Exercise goal | In the records below, find the line containing "book stack: present" and the line containing "notepad: present [370,299,454,339]"; please repeat exactly the lines from one to the other, both included, and nothing more.

Object presence change data
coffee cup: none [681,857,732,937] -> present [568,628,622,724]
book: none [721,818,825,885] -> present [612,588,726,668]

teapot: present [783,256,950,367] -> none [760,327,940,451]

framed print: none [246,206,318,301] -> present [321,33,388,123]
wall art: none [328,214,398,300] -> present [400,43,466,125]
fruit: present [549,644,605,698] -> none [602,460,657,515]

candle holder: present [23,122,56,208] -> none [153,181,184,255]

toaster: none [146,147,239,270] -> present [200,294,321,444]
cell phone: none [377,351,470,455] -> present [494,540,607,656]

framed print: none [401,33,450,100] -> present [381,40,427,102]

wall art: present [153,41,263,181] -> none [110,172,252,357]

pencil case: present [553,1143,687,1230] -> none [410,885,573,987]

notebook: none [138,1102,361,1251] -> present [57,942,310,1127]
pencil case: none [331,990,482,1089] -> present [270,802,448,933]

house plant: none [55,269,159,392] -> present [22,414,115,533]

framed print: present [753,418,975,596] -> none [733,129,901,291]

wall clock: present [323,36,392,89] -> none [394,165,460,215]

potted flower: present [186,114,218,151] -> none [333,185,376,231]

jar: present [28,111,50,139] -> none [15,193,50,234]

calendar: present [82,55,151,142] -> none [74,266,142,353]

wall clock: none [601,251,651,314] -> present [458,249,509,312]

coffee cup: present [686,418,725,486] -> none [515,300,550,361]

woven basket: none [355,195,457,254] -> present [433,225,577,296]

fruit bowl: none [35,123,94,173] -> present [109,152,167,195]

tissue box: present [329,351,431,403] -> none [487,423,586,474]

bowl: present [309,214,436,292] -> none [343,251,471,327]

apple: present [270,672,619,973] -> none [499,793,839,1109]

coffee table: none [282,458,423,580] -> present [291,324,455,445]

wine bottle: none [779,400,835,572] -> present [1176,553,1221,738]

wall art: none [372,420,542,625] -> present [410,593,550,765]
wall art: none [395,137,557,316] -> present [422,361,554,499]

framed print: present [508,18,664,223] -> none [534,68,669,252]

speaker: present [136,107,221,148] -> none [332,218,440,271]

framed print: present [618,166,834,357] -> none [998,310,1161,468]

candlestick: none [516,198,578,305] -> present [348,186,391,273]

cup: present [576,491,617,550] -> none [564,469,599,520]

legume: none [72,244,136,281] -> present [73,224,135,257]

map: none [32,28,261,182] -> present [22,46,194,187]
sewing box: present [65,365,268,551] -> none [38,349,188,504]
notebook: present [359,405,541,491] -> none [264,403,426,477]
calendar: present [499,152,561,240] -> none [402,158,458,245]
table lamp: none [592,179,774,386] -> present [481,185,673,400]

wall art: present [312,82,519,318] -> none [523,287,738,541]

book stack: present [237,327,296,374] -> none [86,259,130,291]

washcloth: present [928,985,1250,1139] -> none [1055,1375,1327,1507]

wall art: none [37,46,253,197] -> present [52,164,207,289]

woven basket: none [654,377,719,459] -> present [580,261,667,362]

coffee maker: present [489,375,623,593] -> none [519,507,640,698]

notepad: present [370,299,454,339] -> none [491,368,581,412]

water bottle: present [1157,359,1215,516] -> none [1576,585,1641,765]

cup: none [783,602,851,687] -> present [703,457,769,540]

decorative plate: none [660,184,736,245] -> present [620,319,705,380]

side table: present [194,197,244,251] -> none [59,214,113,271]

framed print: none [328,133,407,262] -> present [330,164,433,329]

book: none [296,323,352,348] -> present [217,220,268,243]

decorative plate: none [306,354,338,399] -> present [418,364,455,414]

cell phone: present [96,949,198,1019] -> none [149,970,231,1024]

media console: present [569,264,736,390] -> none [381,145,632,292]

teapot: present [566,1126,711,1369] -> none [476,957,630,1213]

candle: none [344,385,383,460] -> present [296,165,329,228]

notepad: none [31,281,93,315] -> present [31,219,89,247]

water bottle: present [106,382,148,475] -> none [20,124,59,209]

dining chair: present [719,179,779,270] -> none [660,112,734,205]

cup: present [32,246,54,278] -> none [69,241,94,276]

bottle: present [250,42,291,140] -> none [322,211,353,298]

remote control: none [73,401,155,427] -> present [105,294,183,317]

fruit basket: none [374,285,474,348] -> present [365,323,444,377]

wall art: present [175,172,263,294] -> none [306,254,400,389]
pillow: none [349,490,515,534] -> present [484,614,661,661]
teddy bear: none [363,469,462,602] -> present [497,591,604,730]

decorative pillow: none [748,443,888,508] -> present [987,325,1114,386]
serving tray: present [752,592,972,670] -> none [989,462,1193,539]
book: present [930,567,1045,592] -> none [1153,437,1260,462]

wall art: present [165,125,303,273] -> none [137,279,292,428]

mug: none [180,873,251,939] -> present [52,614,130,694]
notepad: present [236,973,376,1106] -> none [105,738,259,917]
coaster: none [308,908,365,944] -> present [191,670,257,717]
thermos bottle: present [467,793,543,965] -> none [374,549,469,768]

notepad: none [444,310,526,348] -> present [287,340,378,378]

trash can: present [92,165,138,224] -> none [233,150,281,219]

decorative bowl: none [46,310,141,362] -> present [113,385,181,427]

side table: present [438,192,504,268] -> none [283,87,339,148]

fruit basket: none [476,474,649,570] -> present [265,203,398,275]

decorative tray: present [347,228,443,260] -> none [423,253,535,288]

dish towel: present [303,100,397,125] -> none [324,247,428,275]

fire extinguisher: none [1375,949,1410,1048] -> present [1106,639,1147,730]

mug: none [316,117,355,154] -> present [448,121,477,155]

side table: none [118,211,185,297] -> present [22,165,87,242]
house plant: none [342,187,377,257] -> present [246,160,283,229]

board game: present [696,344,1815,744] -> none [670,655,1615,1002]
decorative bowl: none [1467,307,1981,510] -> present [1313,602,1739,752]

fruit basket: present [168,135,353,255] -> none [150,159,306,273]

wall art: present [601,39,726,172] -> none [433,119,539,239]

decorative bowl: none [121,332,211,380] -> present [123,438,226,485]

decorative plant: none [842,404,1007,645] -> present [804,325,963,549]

Answer box |
book stack: present [237,327,296,374] -> none [86,259,130,291]

washcloth: present [928,985,1250,1139] -> none [1055,1375,1327,1507]

wall art: none [37,46,253,197] -> present [52,164,207,289]

woven basket: none [654,377,719,459] -> present [580,261,667,362]

coffee maker: present [489,375,623,593] -> none [519,507,640,698]

notepad: present [370,299,454,339] -> none [491,368,581,412]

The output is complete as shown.